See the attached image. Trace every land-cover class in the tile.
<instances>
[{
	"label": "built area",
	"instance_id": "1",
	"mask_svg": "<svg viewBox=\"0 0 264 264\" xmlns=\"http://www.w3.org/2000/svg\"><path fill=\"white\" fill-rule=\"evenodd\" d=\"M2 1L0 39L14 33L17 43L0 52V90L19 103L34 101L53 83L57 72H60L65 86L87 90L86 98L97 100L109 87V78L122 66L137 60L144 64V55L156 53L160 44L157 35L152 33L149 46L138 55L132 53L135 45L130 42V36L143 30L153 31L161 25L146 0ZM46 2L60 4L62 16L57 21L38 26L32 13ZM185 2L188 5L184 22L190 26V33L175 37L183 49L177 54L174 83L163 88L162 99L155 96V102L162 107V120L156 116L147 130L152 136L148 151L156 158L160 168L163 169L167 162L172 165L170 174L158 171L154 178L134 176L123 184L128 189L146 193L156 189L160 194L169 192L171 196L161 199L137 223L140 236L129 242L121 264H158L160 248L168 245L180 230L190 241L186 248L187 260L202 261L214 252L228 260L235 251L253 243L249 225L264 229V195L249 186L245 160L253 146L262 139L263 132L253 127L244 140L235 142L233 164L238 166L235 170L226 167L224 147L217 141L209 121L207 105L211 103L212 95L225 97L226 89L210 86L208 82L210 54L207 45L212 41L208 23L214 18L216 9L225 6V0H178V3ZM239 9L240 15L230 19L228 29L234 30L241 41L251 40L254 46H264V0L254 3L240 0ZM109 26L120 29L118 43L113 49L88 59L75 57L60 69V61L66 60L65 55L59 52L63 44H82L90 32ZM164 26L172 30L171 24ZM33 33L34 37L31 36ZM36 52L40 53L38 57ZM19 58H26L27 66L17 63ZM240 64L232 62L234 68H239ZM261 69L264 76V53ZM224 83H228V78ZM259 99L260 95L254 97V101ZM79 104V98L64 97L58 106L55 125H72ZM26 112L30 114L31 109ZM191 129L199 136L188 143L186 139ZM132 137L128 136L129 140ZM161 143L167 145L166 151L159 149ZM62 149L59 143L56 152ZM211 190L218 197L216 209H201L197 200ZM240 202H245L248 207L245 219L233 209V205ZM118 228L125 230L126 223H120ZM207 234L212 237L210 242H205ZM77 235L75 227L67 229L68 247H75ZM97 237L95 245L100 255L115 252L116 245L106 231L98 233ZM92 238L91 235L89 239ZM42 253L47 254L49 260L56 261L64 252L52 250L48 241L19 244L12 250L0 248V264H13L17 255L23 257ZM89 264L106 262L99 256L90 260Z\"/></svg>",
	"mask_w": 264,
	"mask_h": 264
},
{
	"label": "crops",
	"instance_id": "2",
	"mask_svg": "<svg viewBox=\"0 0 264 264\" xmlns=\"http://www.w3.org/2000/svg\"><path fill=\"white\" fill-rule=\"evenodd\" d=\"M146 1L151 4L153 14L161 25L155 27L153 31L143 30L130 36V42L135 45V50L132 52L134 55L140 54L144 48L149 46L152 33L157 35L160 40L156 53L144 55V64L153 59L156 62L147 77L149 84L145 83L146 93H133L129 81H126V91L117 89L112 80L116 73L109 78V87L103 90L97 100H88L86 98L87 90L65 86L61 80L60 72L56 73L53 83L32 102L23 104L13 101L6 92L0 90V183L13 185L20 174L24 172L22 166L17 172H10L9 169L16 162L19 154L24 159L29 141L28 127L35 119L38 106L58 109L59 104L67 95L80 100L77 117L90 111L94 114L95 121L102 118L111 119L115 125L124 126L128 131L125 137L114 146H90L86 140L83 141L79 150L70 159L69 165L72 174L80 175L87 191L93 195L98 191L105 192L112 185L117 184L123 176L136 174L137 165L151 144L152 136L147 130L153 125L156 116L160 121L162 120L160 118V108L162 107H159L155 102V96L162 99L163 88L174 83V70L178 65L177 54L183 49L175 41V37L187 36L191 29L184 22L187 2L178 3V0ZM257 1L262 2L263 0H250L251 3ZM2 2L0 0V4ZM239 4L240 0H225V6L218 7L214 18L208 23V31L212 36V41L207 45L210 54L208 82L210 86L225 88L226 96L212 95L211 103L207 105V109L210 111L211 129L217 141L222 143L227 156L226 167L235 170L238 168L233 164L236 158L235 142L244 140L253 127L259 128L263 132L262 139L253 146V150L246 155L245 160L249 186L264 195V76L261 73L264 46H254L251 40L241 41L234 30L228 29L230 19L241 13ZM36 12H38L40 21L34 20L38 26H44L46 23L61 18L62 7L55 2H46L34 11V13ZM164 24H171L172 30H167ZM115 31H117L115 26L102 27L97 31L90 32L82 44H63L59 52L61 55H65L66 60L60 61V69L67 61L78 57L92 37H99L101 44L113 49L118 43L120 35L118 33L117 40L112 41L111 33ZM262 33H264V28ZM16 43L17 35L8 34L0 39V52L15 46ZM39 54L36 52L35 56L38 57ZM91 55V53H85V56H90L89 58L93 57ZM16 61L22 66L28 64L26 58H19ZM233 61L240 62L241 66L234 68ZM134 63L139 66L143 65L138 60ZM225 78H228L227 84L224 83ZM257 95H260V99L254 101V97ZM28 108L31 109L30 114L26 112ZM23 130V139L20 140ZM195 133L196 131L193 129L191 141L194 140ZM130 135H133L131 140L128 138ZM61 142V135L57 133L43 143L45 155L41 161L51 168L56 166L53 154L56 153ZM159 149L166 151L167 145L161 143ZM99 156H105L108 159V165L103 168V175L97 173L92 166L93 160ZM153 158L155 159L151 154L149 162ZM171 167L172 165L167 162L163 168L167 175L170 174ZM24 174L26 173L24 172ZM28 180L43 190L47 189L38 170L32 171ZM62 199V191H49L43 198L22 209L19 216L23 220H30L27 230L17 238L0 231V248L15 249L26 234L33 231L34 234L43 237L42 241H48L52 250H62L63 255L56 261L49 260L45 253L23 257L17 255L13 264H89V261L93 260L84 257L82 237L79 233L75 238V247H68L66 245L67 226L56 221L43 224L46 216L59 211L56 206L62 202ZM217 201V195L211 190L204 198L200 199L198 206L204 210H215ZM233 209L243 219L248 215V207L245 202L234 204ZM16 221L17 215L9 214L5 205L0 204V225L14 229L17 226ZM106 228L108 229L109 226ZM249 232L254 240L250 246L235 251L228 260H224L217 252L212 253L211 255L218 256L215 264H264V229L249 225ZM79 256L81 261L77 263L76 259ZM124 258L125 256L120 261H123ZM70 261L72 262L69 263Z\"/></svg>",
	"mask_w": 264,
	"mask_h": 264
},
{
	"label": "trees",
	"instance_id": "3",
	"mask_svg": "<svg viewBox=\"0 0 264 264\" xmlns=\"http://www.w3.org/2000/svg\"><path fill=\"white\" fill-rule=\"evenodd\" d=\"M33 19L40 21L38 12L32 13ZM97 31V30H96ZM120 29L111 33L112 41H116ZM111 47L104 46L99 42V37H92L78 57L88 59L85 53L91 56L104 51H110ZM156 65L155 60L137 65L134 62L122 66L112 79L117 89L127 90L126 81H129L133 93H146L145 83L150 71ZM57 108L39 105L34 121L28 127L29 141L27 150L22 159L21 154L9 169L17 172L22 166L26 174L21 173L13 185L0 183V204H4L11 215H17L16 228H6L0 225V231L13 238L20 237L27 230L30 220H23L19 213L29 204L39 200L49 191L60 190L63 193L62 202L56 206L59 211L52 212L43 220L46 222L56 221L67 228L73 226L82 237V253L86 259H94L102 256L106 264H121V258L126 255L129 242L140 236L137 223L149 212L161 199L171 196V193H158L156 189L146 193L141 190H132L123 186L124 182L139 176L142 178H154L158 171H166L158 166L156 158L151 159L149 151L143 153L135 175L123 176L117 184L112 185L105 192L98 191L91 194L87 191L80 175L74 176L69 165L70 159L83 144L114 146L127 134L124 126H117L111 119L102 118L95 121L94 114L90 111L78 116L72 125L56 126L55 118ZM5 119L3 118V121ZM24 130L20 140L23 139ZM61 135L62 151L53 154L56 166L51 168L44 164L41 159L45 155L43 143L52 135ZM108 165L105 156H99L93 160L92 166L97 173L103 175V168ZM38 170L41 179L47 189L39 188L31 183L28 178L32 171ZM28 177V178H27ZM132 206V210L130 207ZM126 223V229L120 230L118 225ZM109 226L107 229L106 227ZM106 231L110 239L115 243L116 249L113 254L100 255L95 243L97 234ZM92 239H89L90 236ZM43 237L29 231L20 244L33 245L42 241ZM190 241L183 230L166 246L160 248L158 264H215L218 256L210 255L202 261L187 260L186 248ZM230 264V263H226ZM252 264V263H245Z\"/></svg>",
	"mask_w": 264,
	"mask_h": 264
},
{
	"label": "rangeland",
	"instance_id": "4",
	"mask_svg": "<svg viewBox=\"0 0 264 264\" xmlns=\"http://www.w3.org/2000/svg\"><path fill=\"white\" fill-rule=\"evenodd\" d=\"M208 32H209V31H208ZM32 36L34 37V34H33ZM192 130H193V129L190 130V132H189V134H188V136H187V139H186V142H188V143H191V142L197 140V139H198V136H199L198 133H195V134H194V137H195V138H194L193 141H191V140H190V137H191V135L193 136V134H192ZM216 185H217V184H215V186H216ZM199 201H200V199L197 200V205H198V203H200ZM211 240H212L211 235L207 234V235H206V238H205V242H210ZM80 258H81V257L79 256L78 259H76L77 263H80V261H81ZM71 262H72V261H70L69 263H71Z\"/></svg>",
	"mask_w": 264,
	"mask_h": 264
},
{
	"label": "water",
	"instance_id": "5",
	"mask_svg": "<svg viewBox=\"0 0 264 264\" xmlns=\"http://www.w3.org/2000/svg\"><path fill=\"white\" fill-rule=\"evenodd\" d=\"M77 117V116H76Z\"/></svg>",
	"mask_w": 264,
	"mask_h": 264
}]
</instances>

--------------------

PROBLEM DETAILS:
Find each line in the items above that contains the string "label", and copy those lines.

COMPLETE OUTPUT:
	"label": "built area",
	"label": "crops",
	"label": "trees",
	"label": "rangeland",
	"label": "water",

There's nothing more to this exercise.